Play Captains are trained to innovate on typical playground games to transform them into playful learning experiences. For example, in Playful Learning tag, children are assigned numbers between one and ten, and as they are tagged, the tagger calls out the new sum of all the tagged children. In a Playful Learning relay race, children are prompted to count to 10 while jumping on one foot, before passing the baton to their partner, who must then count backwards from 10 while jumping on the opposite foot. Simple, yet effective activities like these embed ordinary play with joyful opportunities to practice addition, counting, and important executive function skills like integrating multiple sources of information and adapting to changing rules.
The positive impact of Playstreets
The impact of Playstreets has been documented and assessed across four years of studies in collaboration with the Temple Infant and Child Lab. Based on this research, we know that, from 2019 through 2022, children used more academic language on Playstreets when compared to children on typical playgrounds. For example, Play Captains on Playstreets helped elicit children’s use of literacy-related language (e.g., reading aloud to a partner) and numeric and spatial language (e.g., counting, comparing more or less). Notably, even during the tumult of COVID in 2020, when children’s learning was expected to decline, children’s language use on the streets still increased. The most recent data in 2022 demonstrated a facilitation carry-over effect, whereby children’s increase in language use continued even after the Playstreets closed in the afternoons. These studies provide evidence that the benefits of playful learning opportunities extend even after explicit facilitation ends.
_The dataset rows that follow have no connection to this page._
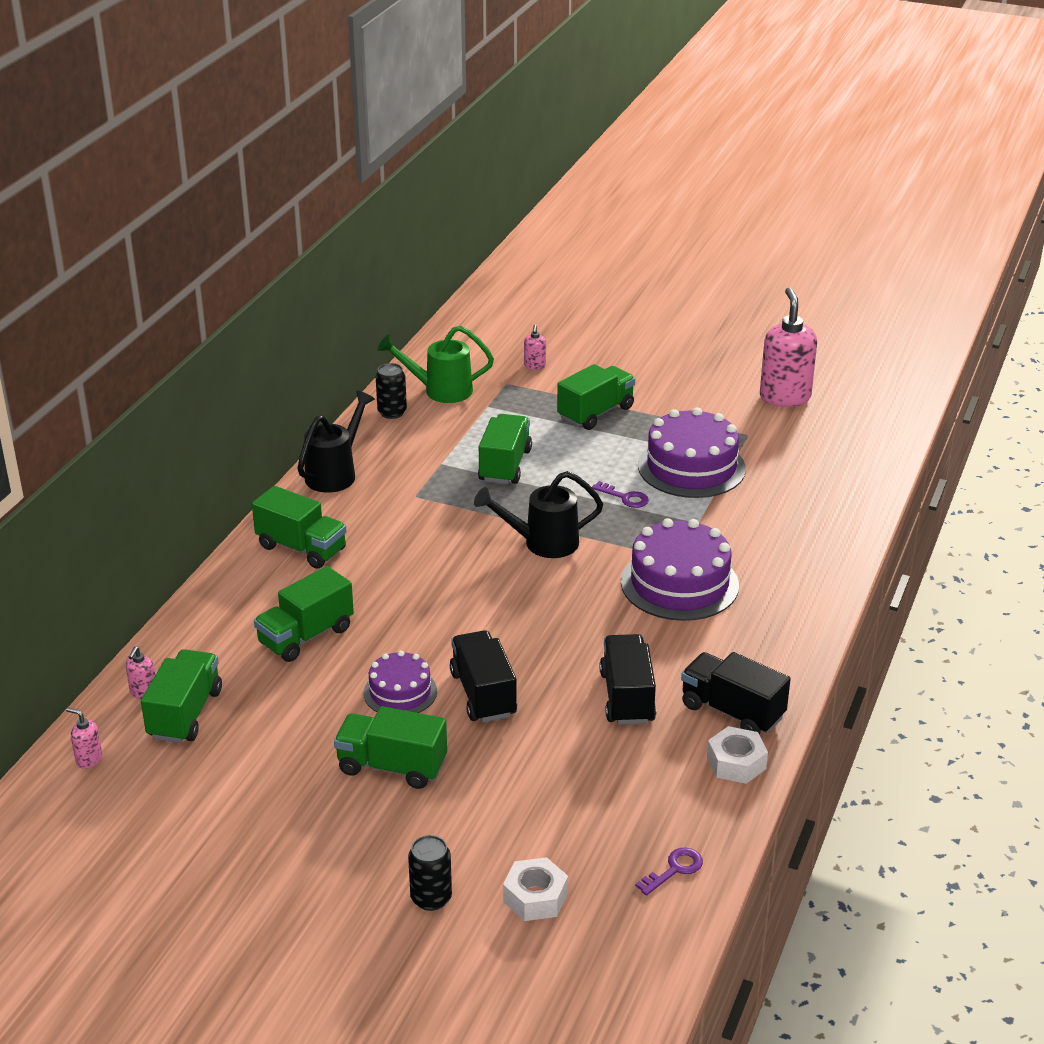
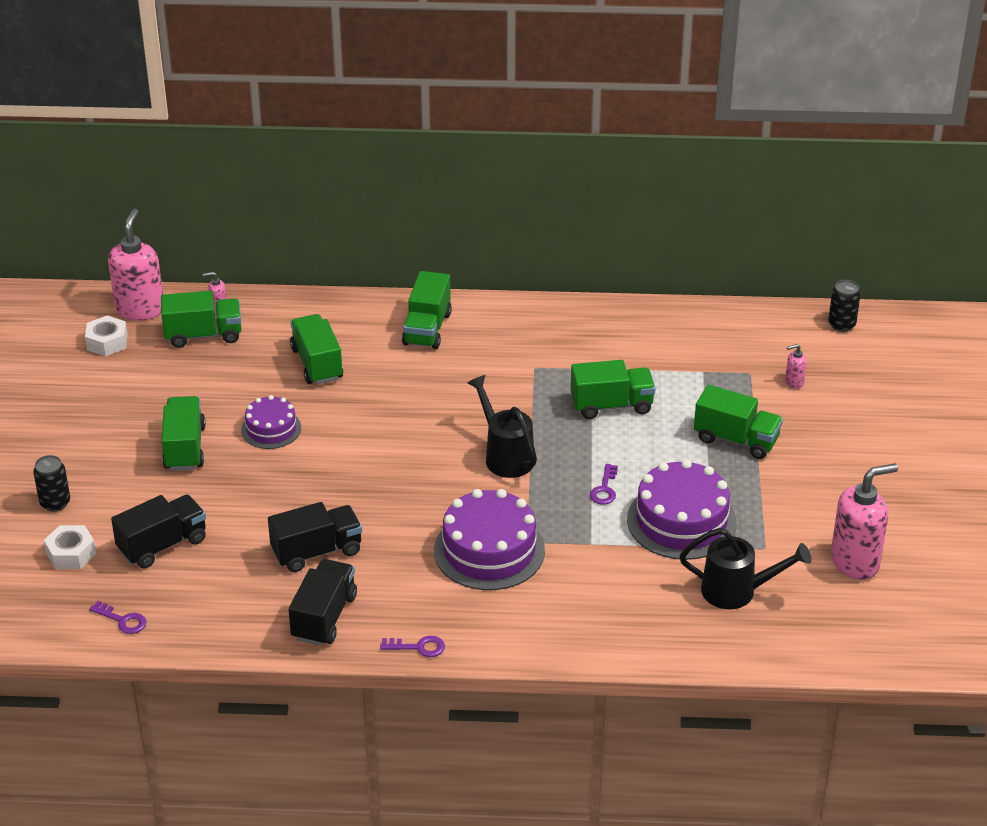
camera: 70 degrees right, 5 degrees up
(89, 759) = (140, 309): pink soap dispenser -> pink soap dispenser, size x2.29
(306, 636) = (317, 363): green truck -> green truck turned 45 degrees clockwise
(335, 474) = (540, 316): black watering can -> black watering can (736, 591)
(392, 412) = (654, 320): black can -> black can (841, 325)
(441, 391) = (709, 337): green watering can -> none
(483, 694) = (287, 472): black truck -> black truck (162, 545)
(736, 763) = (259, 631): white nut -> white nut (107, 342)
(801, 657) = (418, 647): none -> purple key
Efforts like Playstreets also have benefits beyond children’s learning. Community-based programming engages residents in transformative placemaking that strengthens communities. Physical improvements include improving streets by cleaning up litter and debris and enhancing them with resources provided by Philadelphia Parks and Recreation. Playstreets also combats rising rates of social isolation by providing spaces where children (and adults) can connect with peers and mentors. Finally, from a civic perspective, neighbors can build relationships with each other and with the city, which can foster stronger community bonds and civic engagement over the longer term.
Conclusion
Numerous other cities have launched their own Playstreets-type programs, including New York City, Cambridge (Massachusetts), Los Angeles, and Chicago, as well as in Tel Aviv and London—providing additional models other communities can look to for inspiration and ideas. It’s worth the time and effort to do so: In the wake of unprecedented challenges exacerbated by the COVID-19 pandemic, now more than ever children need access to reliable, effective programming that can be a resilient source of learning, engagement, and fun.
For its part, the city of Philadelphia can continue to build on its success by expanding the program to more streets in more neighborhoods in the years to come. It can continue to evaluate program benefits for children and families, which can then inform future program goals and expand activities that promote joyful, equitable educational opportunities.
In the meantime, students who engaged in Philadelphia’s Playstreets this summer will have started school ready—and hopefully eager—to learn.